Jody it looks like you have found a restorers dream spot... Get the prices and let me know.


----------



## Greg (Sep 16, 2003)

Jody,

Too far for the tractors..:furious:, but check out that barn!! Can you get details and more pics. Looks like quite a place. Thanks.


----------



## jodyand (Sep 16, 2003)

Greg thats just a picture i took off the Internet just to show what they all looked like:lmao: . I will go and get pictures of the tractors tomorrow. It is a nice barn though i like that old car in the background to.


----------



## Greg (Sep 16, 2003)

Sheeesh...did I get sucked in to that or what!:duh: :duh: :duh:


----------



## memmurphy (Sep 18, 2003)

I'm trying to figure out what the car is from the grill. I'm thinking to 65 Ford Galaxy 500. I may have to get out dad's old Motors manual and look it up to solve my curiosity.
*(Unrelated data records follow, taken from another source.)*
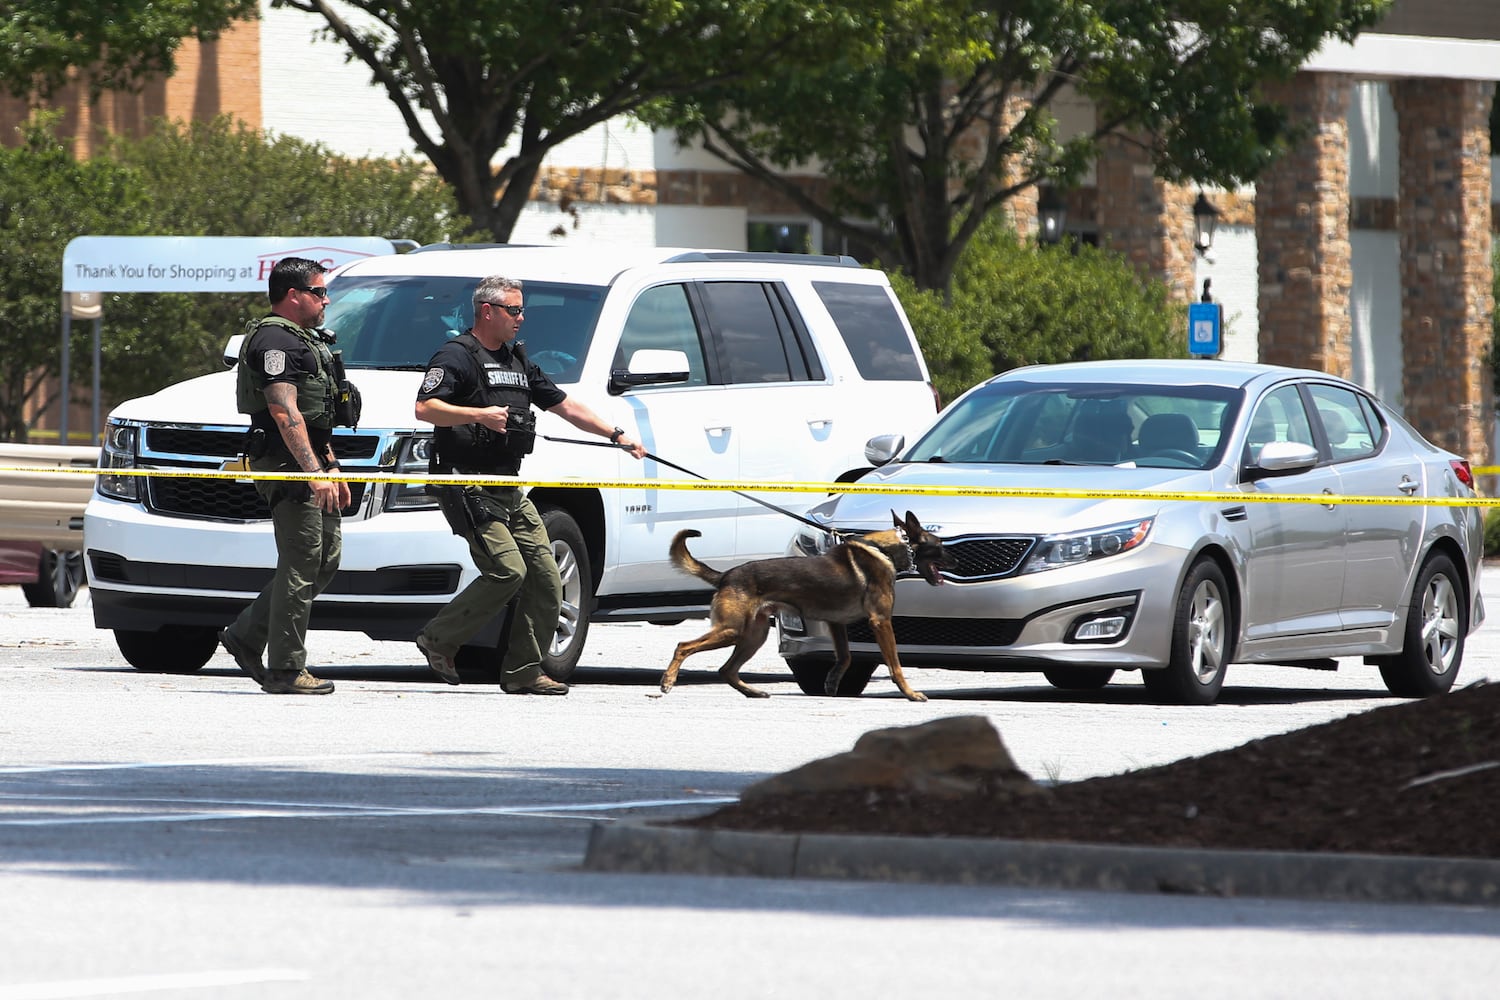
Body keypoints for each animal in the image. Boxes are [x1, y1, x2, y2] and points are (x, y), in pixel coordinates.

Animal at [657, 512, 948, 701]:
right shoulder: (881, 621)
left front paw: (832, 681)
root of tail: (725, 575)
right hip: (733, 630)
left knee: (726, 670)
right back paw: (668, 681)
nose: (956, 561)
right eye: (941, 547)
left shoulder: (836, 623)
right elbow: (895, 665)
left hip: (753, 635)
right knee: (683, 646)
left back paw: (753, 692)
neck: (885, 549)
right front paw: (910, 693)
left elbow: (845, 656)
*edit* After looking at the book and some pictures I'm going to change that guess to 60 Chevy Belair based on the bumper and emblem in the center of the grill.

Mark


----------



## archyb2 (Sep 25, 2003)

*edit* After looking at the book and some pictures I'm going to change that guess to 60 Chevy Belair based on the bumper and emblem in the center of the grill.

Mark [/B][/QUOTE] 

You got it
Archie


----------



## aegt5000 (Feb 22, 2004)

Archie :ditto: 

Jody..
Thanks for the pics and I’ll be looking forward to tomorrows.
Every time I see one of these tractors it reminds my of the Power King
advertisements I use to see in my uncles Popular Mechanics mag’s.
Something about them always left me feeling like they were kit
Tractors. They never looked as “Finished” as the tractors in the 
Wheel Horse or Cub Cadet advertisements.


----------



## memmurphy (Sep 18, 2003)

I would think the offset steering wheel would take getting used to.

Mark


----------



## Greg (Sep 16, 2003)

Definately a Chevy, agree on the '60s, probably a 4 door Belair looking at the rear roof design through the windshield. Too bad it's not an Implala 2 door hard top.


----------